Voor het project LEADER Zuidwest-Drenthe wordt vanuit de Cofinancieringsreserve Europa € 240.000,-- bijgedragen. Tevens starten wij met het project LEADER Zuidoost-Drenthe. Het  provinciaal aandeel bedraagt € 387.500,-- per jaar voor 4 jaar (vanaf 2016). De dekking voor deze uitgaven komt voor 50% uit deze reserve en de andere helft komt uit de Reserve Vitaal Platteland. Daarnaast is een bedrag van € 3.100.000,-- als onttrekking opgenomen om te voorzien in de financieringsbehoefte. T.b.v. agrarisch natuurbeheer is in de jaren 2014 en 2015 een bedrag van € 1.212.554,-- geleend uit de Cofinancieringsreserve Europa. In de jaren 2016 en 2017 is begroot dat deze bedragen vanuit de Reserve provinciaal aandeel ILG (uitfinanciering) weer teruggestort worden.

Wat is in 2017 gerealiseerd?

De begrote toevoegingen en onttrekkingen en daarnaast een extra onttrekking van € 2.225.470,-- vanwege overbesteding.

Wat zijn de oorzaken van eventuele afwijkingen?
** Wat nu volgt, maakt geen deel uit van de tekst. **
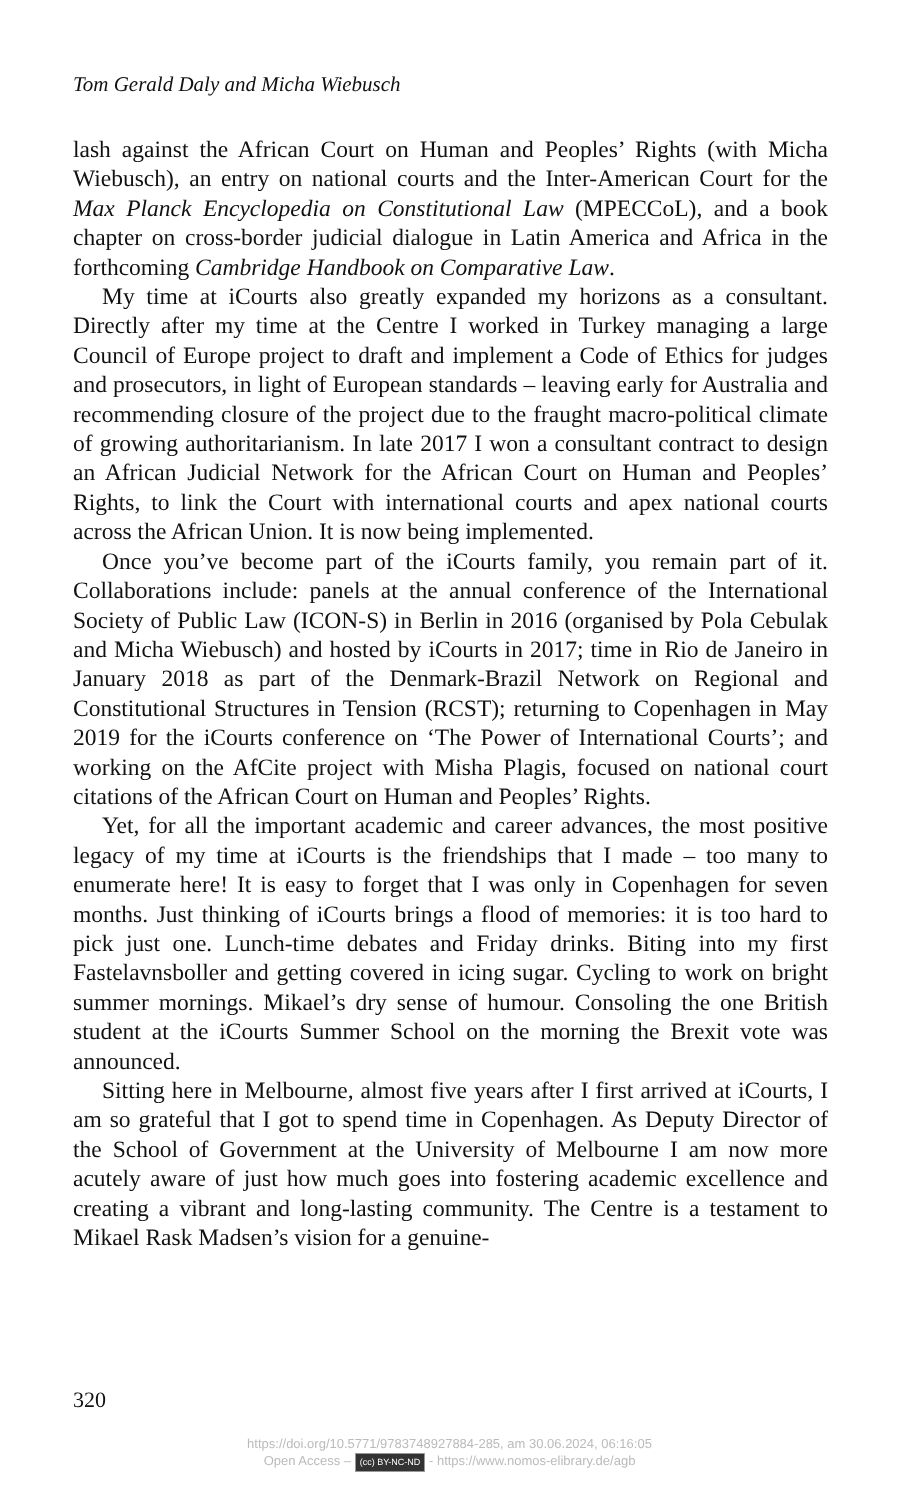Tom Gerald Daly and Micha Wiebusch
lash against the African Court on Human and Peoples’ Rights (with Micha Wiebusch), an entry on national courts and the Inter-American Court for the Max Planck Encyclopedia on Constitutional Law (MPECCoL), and a book chapter on cross-border judicial dialogue in Latin America and Africa in the forthcoming Cambridge Handbook on Comparative Law.
My time at iCourts also greatly expanded my horizons as a consultant. Directly after my time at the Centre I worked in Turkey managing a large Council of Europe project to draft and implement a Code of Ethics for judges and prosecutors, in light of European standards – leaving early for Australia and recommending closure of the project due to the fraught macro-political climate of growing authoritarianism. In late 2017 I won a consultant contract to design an African Judicial Network for the African Court on Human and Peoples’ Rights, to link the Court with international courts and apex national courts across the African Union. It is now being implemented.
Once you’ve become part of the iCourts family, you remain part of it. Collaborations include: panels at the annual conference of the International Society of Public Law (ICON-S) in Berlin in 2016 (organised by Pola Cebulak and Micha Wiebusch) and hosted by iCourts in 2017; time in Rio de Janeiro in January 2018 as part of the Denmark-Brazil Network on Regional and Constitutional Structures in Tension (RCST); returning to Copenhagen in May 2019 for the iCourts conference on ‘The Power of International Courts’; and working on the AfCite project with Misha Plagis, focused on national court citations of the African Court on Human and Peoples’ Rights.
Yet, for all the important academic and career advances, the most positive legacy of my time at iCourts is the friendships that I made – too many to enumerate here! It is easy to forget that I was only in Copenhagen for seven months. Just thinking of iCourts brings a flood of memories: it is too hard to pick just one. Lunch-time debates and Friday drinks. Biting into my first Fastelavnsboller and getting covered in icing sugar. Cycling to work on bright summer mornings. Mikael’s dry sense of humour. Consoling the one British student at the iCourts Summer School on the morning the Brexit vote was announced.
Sitting here in Melbourne, almost five years after I first arrived at iCourts, I am so grateful that I got to spend time in Copenhagen. As Deputy Director of the School of Government at the University of Melbourne I am now more acutely aware of just how much goes into fostering academic excellence and creating a vibrant and long-lasting community. The Centre is a testament to Mikael Rask Madsen’s vision for a genuine-
320
https://doi.org/10.5771/9783748927884-285, am 30.06.2024, 06:16:05
Open Access – (cc) BY-NC-ND - https://www.nomos-elibrary.de/agb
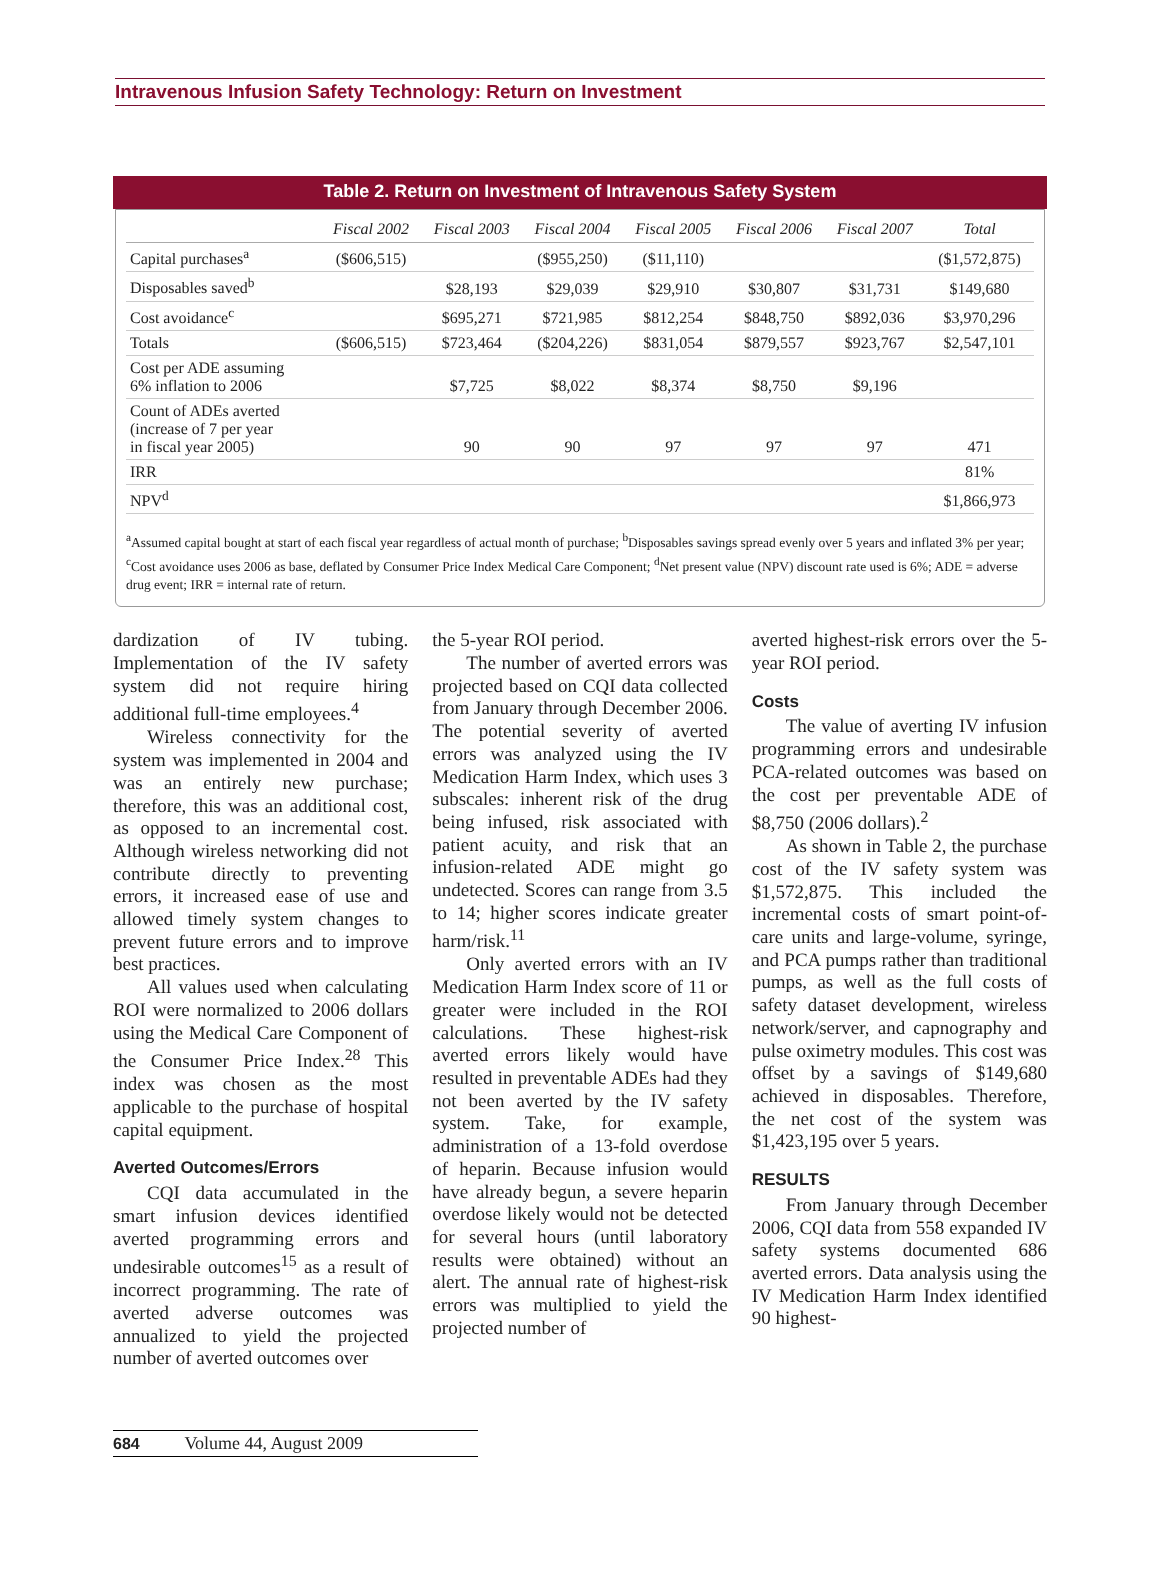Intravenous Infusion Safety Technology: Return on Investment
Table 2. Return on Investment of Intravenous Safety System
| | Fiscal 2002 | Fiscal 2003 | Fiscal 2004 | Fiscal 2005 | Fiscal 2006 | Fiscal 2007 | Total |
| --- | --- | --- | --- | --- | --- | --- | --- |
| Capital purchases<sup>a</sup> | ($606,515) | | ($955,250) | ($11,110) | | | ($1,572,875) |
| Disposables saved<sup>b</sup> | | $28,193 | $29,039 | $29,910 | $30,807 | $31,731 | $149,680 |
| Cost avoidance<sup>c</sup> | | $695,271 | $721,985 | $812,254 | $848,750 | $892,036 | $3,970,296 |
| Totals | ($606,515) | $723,464 | ($204,226) | $831,054 | $879,557 | $923,767 | $2,547,101 |
| Cost per ADE assuming 6% inflation to 2006 | | $7,725 | $8,022 | $8,374 | $8,750 | $9,196 | |
| Count of ADEs averted (increase of 7 per year in fiscal year 2005) | | 90 | 90 | 97 | 97 | 97 | 471 |
| IRR | | | | | | | 81% |
| NPV<sup>d</sup> | | | | | | | $1,866,973 |
<sup>a</sup> Assumed capital bought at start of each fiscal year regardless of actual month of purchase; <sup>b</sup>Disposables savings spread evenly over 5 years and inflated 3% per year; <sup>c</sup>Cost avoidance uses 2006 as base, deflated by Consumer Price Index Medical Care Component; <sup>d</sup>Net present value (NPV) discount rate used is 6%; ADE = adverse drug event; IRR = internal rate of return.
dardization of IV tubing. Implementation of the IV safety system did not require hiring additional full-time employees.<sup>4</sup>
Wireless connectivity for the system was implemented in 2004 and was an entirely new purchase; therefore, this was an additional cost, as opposed to an incremental cost. Although wireless networking did not contribute directly to preventing errors, it increased ease of use and allowed timely system changes to prevent future errors and to improve best practices.
All values used when calculating ROI were normalized to 2006 dollars using the Medical Care Component of the Consumer Price Index.<sup>28</sup> This index was chosen as the most applicable to the purchase of hospital capital equipment.
Averted Outcomes/Errors
CQI data accumulated in the smart infusion devices identified averted programming errors and undesirable outcomes<sup>15</sup> as a result of incorrect programming. The rate of averted adverse outcomes was annualized to yield the projected number of averted outcomes over
the 5-year ROI period.
The number of averted errors was projected based on CQI data collected from January through December 2006. The potential severity of averted errors was analyzed using the IV Medication Harm Index, which uses 3 subscales: inherent risk of the drug being infused, risk associated with patient acuity, and risk that an infusion-related ADE might go undetected. Scores can range from 3.5 to 14; higher scores indicate greater harm/risk.<sup>11</sup>
Only averted errors with an IV Medication Harm Index score of 11 or greater were included in the ROI calculations. These highest-risk averted errors likely would have resulted in preventable ADEs had they not been averted by the IV safety system. Take, for example, administration of a 13-fold overdose of heparin. Because infusion would have already begun, a severe heparin overdose likely would not be detected for several hours (until laboratory results were obtained) without an alert. The annual rate of highest-risk errors was multiplied to yield the projected number of
averted highest-risk errors over the 5-year ROI period.
Costs
The value of averting IV infusion programming errors and undesirable PCA-related outcomes was based on the cost per preventable ADE of $8,750 (2006 dollars).<sup>2</sup>
As shown in Table 2, the purchase cost of the IV safety system was $1,572,875. This included the incremental costs of smart point-of-care units and large-volume, syringe, and PCA pumps rather than traditional pumps, as well as the full costs of safety dataset development, wireless network/server, and capnography and pulse oximetry modules. This cost was offset by a savings of $149,680 achieved in disposables. Therefore, the net cost of the system was $1,423,195 over 5 years.
RESULTS
From January through December 2006, CQI data from 558 expanded IV safety systems documented 686 averted errors. Data analysis using the IV Medication Harm Index identified 90 highest-
684 Volume 44, August 2009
In de jaarrekening van 2016 hebben wij melding gemaakt van het vertraagd van start gaan van de programma’s die aanspraak kunnen maken op het budget Cofinanciering Europa. Het Programma Ontwikkeling Platteland 3 (POP3) is bijvoorbeeld pas in het tweede deel van 2016 van start gegaan. POP3 levert onder andere een bijdrage aan het verder ontwikkelen van innovatie in de agrarische sector en stimuleert agrariërs om duurzamer en concurrerender te ondernemen. Daarnaast geeft POP3 invulling aan het belonen van agrariërs voor maatschappelijke prestaties die zij leveren. Het tekort van € 2.225.470,-- is ontstaan doordat in 2017 de verplichtingen van 2016 én 2017 in één keer genomen moesten worden. Dit conform de afspraak dat projectsubsidies, ook al zijn deze meerjarig, op basis van de beschikking in één keer als last genomen moeten worden. Deze lasten worden voor het grootste gedeelte gedekt door niet begrote bijdragen vanuit Europa en de Cofinancieringsreserve Europa. In algemene zin is het zo dat de uitgaven voor POP3-subsidies verdubbeld worden door Europees geld.

Wat is het (meerjarige) effect van eventuele afwijkingen

Wij zullen in 2018 de begrote onttrekkingen voor de komende jaren actualiseren.